Provided information
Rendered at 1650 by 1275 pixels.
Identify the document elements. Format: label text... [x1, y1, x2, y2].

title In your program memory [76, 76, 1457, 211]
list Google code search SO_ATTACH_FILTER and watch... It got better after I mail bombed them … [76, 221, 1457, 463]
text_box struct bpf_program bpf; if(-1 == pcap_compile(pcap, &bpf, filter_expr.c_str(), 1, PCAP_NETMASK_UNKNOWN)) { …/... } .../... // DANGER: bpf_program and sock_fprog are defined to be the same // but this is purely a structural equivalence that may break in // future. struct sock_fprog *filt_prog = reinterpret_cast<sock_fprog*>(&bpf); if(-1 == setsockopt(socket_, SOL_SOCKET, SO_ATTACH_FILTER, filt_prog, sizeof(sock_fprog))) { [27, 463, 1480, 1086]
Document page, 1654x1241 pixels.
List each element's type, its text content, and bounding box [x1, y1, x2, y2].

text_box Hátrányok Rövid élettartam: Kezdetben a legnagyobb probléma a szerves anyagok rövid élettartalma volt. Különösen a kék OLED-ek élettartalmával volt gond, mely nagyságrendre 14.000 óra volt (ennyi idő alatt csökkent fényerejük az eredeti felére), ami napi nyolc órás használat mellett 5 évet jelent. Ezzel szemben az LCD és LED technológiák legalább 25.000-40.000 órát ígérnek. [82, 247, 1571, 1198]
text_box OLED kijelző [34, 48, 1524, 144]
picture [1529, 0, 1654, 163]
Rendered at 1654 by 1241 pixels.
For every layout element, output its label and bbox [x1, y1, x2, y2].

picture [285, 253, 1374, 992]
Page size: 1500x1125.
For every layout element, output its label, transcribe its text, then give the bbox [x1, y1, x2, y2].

Your instructions
Write out every line of the entries above as a JSON list of strings, one string per line, leaving out blank lines.

Task answer
[
  "Rendered at 1650 by 1275 pixels.",
  "Identify the document elements. Format: label text... [x1, y1, x2, y2].",
  "title In your program memory [76, 76, 1457, 211]",
  "list Google code search SO_ATTACH_FILTER and watch... It got better after I mail bombed them … [76, 221, 1457, 463]",
  "text_box struct bpf_program bpf; if(-1 == pcap_compile(pcap, &bpf, filter_expr.c_str(), 1, PCAP_NETMASK_UNKNOWN)) { …/... } .../... // DANGER: bpf_program and sock_fprog are defined to be the same // but this is purely a structural equivalence that may break in // future. struct sock_fprog *filt_prog = reinterpret_cast<sock_fprog*>(&bpf); if(-1 == setsockopt(socket_, SOL_SOCKET, SO_ATTACH_FILTER, filt_prog, sizeof(sock_fprog))) { [27, 463, 1480, 1086]",
  "Document page, 1654x1241 pixels.",
  "List each element's type, its text content, and bounding box [x1, y1, x2, y2].",
  "text_box Hátrányok Rövid élettartam: Kezdetben a legnagyobb probléma a szerves anyagok rövid élettartalma volt. Különösen a kék OLED-ek élettartalmával volt gond, mely nagyságrendre 14.000 óra volt (ennyi idő alatt csökkent fényerejük az eredeti felére), ami napi nyolc órás használat mellett 5 évet jelent. Ezzel szemben az LCD és LED technológiák legalább 25.000-40.000 órát ígérnek. [82, 247, 1571, 1198]",
  "text_box OLED kijelző [34, 48, 1524, 144]",
  "picture [1529, 0, 1654, 163]",
  "Rendered at 1654 by 1241 pixels.",
  "For every layout element, output its label and bbox [x1, y1, x2, y2].",
  "picture [285, 253, 1374, 992]",
  "Page size: 1500x1125.",
  "For every layout element, output its label, transcribe its text, then give the bbox [x1, y1, x2, y2]."
]